EXTRACTED DATA.
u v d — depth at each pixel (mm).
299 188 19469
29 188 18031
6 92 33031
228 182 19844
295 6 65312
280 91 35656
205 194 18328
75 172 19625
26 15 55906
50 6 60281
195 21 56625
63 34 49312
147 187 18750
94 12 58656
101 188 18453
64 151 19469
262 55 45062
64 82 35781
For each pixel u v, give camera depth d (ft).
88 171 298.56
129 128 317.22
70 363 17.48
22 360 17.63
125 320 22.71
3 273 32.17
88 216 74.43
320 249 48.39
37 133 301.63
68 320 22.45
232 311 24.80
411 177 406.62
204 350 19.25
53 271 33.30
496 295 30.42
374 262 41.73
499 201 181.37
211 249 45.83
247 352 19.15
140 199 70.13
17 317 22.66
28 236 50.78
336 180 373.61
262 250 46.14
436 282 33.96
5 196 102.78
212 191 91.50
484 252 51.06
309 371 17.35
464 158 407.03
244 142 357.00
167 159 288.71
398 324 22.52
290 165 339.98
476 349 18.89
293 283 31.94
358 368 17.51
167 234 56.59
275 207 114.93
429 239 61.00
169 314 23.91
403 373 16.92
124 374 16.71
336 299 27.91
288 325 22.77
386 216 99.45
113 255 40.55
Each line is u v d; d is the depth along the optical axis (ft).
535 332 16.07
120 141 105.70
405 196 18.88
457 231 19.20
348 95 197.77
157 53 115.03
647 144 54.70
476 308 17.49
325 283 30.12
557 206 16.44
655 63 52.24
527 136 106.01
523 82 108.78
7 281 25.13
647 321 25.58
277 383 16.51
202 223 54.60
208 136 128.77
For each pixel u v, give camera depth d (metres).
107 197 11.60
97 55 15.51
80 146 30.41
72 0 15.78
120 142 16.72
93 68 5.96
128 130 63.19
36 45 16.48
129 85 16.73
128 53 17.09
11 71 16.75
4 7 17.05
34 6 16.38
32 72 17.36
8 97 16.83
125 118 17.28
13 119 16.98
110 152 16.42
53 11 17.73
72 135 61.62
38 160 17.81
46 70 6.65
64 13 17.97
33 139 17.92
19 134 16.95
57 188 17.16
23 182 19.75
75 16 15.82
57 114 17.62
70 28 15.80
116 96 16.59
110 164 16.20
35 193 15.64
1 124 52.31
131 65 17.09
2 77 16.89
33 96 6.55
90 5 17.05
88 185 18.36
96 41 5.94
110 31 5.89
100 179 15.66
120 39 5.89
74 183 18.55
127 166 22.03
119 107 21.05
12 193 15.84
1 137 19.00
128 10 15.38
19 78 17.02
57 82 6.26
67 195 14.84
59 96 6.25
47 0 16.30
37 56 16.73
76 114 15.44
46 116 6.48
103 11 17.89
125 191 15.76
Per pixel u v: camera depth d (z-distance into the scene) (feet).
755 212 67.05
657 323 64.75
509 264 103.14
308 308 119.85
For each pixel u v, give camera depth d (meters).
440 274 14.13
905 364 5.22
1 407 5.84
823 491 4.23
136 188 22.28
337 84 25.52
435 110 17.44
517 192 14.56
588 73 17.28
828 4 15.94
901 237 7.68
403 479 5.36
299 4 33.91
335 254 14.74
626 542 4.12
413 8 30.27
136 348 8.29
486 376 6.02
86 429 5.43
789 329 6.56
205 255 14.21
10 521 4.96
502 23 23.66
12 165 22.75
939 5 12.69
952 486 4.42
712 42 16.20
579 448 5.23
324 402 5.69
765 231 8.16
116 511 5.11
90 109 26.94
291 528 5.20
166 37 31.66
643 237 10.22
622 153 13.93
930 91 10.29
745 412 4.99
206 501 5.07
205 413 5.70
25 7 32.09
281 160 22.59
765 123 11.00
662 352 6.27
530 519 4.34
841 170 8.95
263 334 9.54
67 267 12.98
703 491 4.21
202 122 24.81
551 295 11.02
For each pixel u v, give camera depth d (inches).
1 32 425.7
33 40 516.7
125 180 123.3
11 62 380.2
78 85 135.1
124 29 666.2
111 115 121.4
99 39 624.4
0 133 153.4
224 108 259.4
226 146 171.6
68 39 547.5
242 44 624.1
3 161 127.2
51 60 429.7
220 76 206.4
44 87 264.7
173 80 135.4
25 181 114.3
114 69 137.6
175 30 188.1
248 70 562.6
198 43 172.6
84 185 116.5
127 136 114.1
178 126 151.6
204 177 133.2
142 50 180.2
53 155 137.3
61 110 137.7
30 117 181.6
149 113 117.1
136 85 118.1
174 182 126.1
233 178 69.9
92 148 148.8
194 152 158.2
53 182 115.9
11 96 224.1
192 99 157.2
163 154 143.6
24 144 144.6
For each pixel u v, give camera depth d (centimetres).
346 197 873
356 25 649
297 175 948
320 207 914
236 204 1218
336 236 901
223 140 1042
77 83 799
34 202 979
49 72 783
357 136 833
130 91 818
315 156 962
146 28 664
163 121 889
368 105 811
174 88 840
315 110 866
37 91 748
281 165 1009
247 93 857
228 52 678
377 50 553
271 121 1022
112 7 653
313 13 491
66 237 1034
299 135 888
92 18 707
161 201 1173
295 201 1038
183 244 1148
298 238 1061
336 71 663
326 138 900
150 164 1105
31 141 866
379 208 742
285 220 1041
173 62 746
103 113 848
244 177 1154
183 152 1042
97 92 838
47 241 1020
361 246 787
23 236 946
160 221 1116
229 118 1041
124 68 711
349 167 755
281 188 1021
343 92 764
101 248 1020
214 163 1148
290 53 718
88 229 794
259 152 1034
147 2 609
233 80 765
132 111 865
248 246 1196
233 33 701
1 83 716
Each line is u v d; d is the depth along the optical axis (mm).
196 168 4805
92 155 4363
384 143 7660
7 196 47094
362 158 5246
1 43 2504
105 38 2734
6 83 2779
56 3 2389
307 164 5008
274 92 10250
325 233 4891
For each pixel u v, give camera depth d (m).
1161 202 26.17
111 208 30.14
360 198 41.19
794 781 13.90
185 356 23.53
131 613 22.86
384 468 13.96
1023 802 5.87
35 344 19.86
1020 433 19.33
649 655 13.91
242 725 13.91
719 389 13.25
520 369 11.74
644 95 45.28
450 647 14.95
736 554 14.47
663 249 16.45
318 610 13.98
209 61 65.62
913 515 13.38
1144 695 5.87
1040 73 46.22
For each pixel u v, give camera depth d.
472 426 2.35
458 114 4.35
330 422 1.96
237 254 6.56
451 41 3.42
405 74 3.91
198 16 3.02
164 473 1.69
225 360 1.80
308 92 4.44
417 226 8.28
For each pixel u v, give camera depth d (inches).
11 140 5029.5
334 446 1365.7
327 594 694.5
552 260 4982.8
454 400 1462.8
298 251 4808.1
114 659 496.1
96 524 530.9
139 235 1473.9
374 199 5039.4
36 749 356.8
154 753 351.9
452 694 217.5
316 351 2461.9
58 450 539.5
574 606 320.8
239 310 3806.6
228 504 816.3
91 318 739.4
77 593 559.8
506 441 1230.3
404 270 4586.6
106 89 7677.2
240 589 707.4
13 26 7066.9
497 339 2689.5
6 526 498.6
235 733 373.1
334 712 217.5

WORK ORDER. Search the listing for "pixel" and show every line where it occurs.

WRITTEN ANSWER.
u v d — depth at each pixel (mm).
For each pixel u v, give camera depth d (ft).
For each pixel u v, give camera depth d (metres).
Per pixel u v: camera depth d (z-distance into the scene) (feet).
For each pixel u v, give camera depth d (meters).
For each pixel u v, give camera depth d (inches).
For each pixel u v, give camera depth d (centimetres).
For each pixel u v, give camera depth d (m).
For each pixel u v, give camera depth d.
For each pixel u v, give camera depth d (inches).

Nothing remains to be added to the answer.